Exercise goal:
Within the material below, how many lines carry the word "Section"? Only that number is wanted.

Data records:

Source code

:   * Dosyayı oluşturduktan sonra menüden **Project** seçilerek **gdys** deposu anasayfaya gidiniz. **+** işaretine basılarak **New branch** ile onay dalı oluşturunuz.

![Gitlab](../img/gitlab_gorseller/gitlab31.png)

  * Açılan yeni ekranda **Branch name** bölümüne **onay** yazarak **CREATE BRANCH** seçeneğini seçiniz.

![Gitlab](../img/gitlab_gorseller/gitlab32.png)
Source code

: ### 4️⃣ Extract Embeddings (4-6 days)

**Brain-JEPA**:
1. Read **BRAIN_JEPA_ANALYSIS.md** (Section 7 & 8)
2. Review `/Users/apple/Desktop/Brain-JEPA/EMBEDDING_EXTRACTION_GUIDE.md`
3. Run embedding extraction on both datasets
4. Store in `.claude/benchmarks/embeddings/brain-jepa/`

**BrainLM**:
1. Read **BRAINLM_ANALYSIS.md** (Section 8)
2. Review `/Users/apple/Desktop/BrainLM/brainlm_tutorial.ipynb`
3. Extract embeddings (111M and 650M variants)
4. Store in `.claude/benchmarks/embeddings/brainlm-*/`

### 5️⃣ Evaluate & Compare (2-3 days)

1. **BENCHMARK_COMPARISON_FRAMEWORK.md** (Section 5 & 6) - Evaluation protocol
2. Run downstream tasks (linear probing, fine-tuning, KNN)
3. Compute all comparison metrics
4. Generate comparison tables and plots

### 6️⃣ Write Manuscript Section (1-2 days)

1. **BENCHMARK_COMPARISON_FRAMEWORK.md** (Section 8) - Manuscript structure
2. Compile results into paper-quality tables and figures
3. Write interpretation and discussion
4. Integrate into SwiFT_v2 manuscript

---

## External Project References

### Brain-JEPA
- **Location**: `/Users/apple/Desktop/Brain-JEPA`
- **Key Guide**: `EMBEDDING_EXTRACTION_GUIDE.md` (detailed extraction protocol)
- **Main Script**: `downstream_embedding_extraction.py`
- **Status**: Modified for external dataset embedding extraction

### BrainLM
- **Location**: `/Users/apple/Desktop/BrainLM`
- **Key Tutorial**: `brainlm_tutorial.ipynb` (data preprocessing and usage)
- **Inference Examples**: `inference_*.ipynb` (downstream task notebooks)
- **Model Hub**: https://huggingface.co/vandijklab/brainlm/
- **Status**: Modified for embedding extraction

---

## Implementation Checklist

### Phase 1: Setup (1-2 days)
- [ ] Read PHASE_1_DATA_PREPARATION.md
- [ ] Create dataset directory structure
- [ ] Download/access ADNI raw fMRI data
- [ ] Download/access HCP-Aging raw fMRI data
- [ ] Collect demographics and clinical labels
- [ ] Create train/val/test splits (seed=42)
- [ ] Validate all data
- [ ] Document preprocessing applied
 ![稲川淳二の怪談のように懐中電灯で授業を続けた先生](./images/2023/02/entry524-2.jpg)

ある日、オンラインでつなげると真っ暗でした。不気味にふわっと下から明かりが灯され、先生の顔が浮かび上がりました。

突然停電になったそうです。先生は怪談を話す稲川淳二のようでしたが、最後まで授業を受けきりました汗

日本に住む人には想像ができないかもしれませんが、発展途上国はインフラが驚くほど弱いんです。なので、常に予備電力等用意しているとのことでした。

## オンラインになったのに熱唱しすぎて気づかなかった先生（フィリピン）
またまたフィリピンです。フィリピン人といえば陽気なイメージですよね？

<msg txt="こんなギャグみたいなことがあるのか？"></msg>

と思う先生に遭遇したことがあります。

Solution to this task:
5